Let me know how it works for you.

Download

Lame 3.99.5 Intel Lib Compile

Reply #1
I don't use MP3 but I performed a quick test. 8 Radiohead albums went from ~177x ~2.10 mins to ~300x ~1.30 mins. Nice build thanks.

WareWares used Intel 12.1 for LAME 3.99.5 and 14.0.1 for LAME 3.100a2, what did you use?

Lame 3.99.5 Intel Lib Compile

Reply #2
I don't use MP3 but I performed a quick test. 8 Radiohead albums went from ~177x ~2.10 mins to ~300x ~1.30 mins.
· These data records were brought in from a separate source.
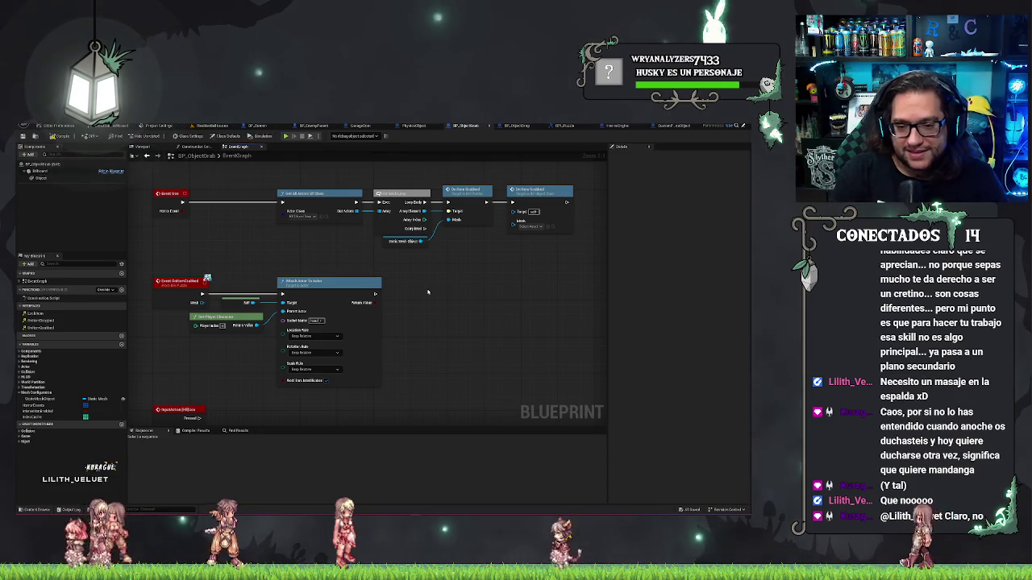
mouse_move(428, 291)
left_mouse_down()
mouse_move(460, 249)
mouse_move(491, 327)
mouse_move(452, 420)
left_mouse_up()
mouse_move(243, 201)
left_mouse_down()
mouse_move(387, 173)
mouse_move(419, 193)
mouse_move(439, 188)
left_mouse_up()
scroll(439, 188, "down", 1)
scroll(464, 253, "up", 1)
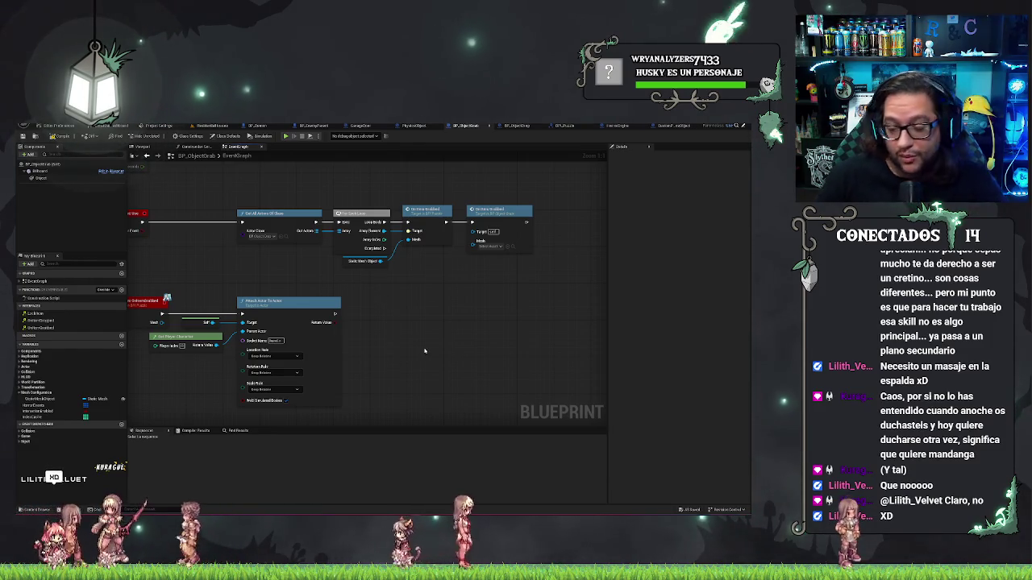
mouse_move(419, 294)
left_mouse_down()
mouse_move(502, 318)
mouse_move(569, 215)
mouse_move(549, 215)
mouse_move(546, 342)
left_mouse_up()
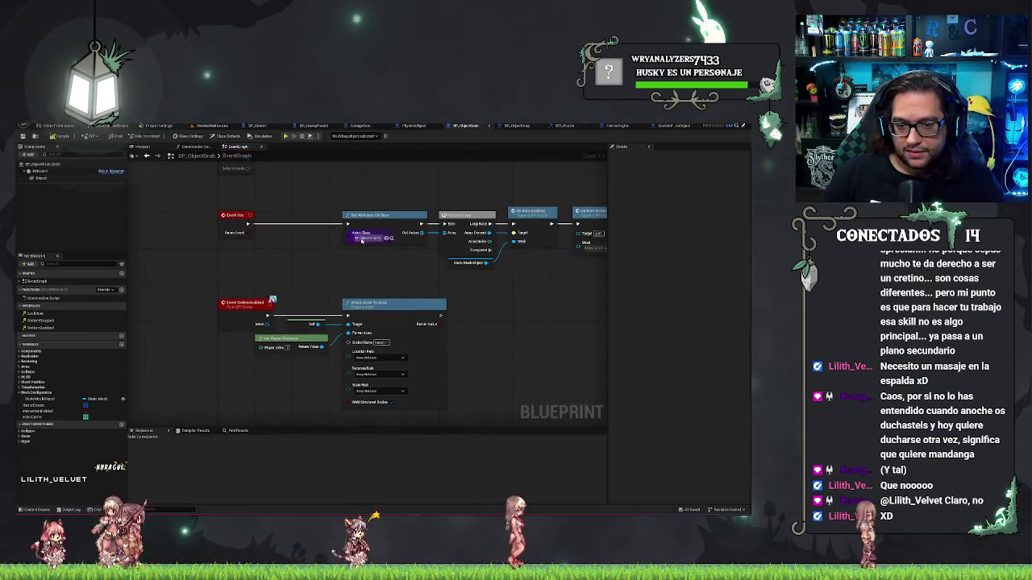
scroll(361, 240, "up", 2)
left_click_drag(266, 179, 492, 320)
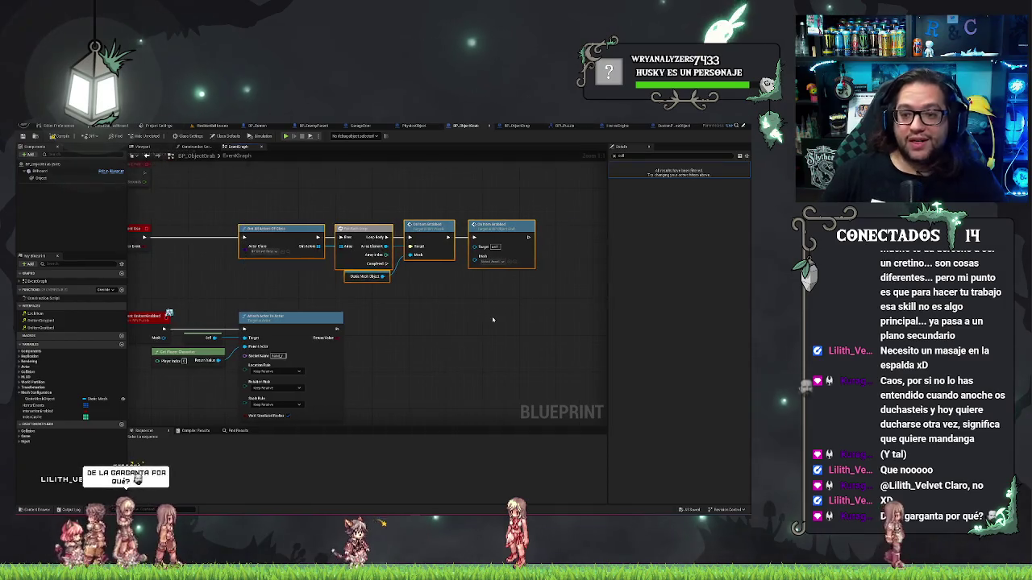
left_click(482, 322)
Nice build thanks.

WareWares used Intel 12.1 for LAME 3.99.5 and 14.0.1 for LAME 3.100a2, what did you use?


I used Intel 13.1.3

I also compiled the latest Lame 3.100a2 snapshot

Download

Lame 3.99.5 Intel Lib Compile

Reply #3
Although the Intel compiler is extremely good, thats still a very impressive speed up. 

Have you looked at the vecreport?  I wonder if it could be further improved on systems with SSE4 or AVX(2).

Lame 3.99.5 Intel Lib Compile

Reply #4
Hello everybody,

i have also done tests like these but compiled the lame 3.99.5 source with MinGW/GCC - please also
see my [a href='index.php?act=findpost&pid=859779'] post[/a] for some tests with different systems during my oggenc trials.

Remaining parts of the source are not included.